Possible impurity functions:

  1. Entropy function: \(\sum_{j=1}^{K}p_j \text{ log }\frac{1}{p_j}\). If pj = 0, use the limit \(\text{lim }p_j \rightarrow \text{ log }p_j=0\).
  2. Misclassification rate: \(1 - max_j  p_j \).
  3. Gini index: \(\sum_{j=1}^{K}p_j (1-p_j)=1-\sum_{j=1}^{K}p_{j}^{2}\).

Remember, impurity functions have to 1) achieve a maximum at the uniform distribution, 2) achieve a minimum when \(p_j = 1\), and 3) be symmetric with regard to their permutations.

Another Approach: The Twoing Rule

Another splitting method is the Twoing Rule. This approach does not have anything to do with the impurity function.

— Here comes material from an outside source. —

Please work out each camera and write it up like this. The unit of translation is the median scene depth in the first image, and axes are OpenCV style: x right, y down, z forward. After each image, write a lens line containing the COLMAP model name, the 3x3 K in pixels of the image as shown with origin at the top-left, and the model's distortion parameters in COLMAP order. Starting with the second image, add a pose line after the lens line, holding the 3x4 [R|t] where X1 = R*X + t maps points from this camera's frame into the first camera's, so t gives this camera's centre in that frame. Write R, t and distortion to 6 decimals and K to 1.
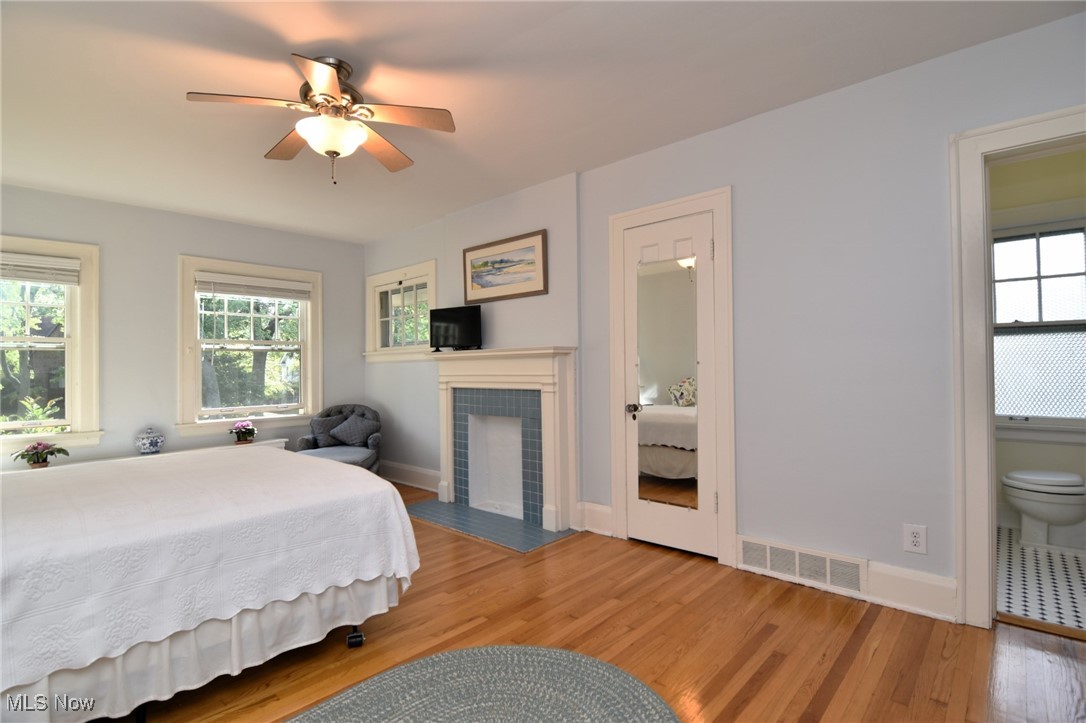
lens RADIAL K [[523.0, 0, 544.3], [0, 523.0, 366.4], [0, 0, 1]] dist [-0.001153, -0.000129]
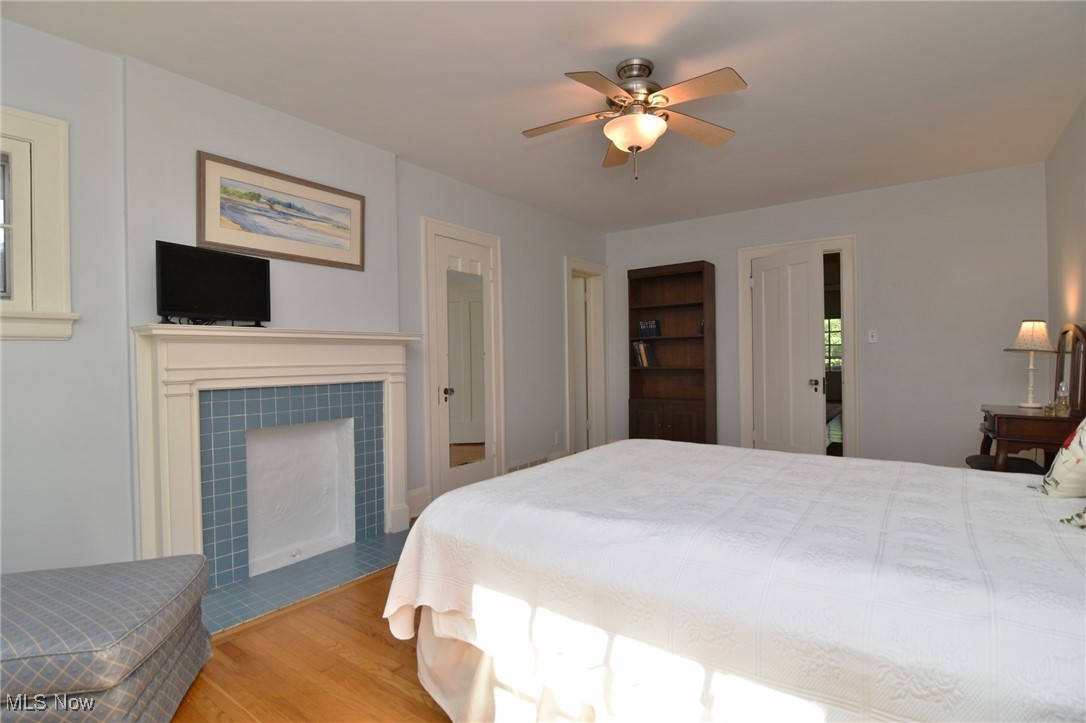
lens RADIAL K [[523.0, 0, 544.5], [0, 523.0, 357.8], [0, 0, 1]] dist [-0.001153, -0.000129]
pose [[-0.091137, 0.008167, 0.995805, -0.834894], [0.005173, 0.999957, -0.007727, 0.012873], [-0.995825, 0.004447, -0.091176, 0.736255]]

The intuition here is that the class distributions in the two child nodes should be as different as possible and the proportion of data falling into either of the child nodes should be balanced.

The twoing rule: At node t, choose the split s that maximizes:

\(\frac{p_L p_R}{4}\left[\sum_{j}|p(j|t_L)-p(j|t_R)|  \right]^2\)

When we break one node to two child nodes, we want the posterior probabilities of the classes to be as different as possible. If they differ a lot, each tends to be pure. If instead, the proportions of classes in the two child nodes are roughly the same as the parent node, this indicates the splitting does not make the two child nodes much purer than the parent node and hence not a successful split.

In summary, one can use either the goodness of split defined using the impurity function or the twoing rule. At each node, try all possible splits exhaustively and select the best from them.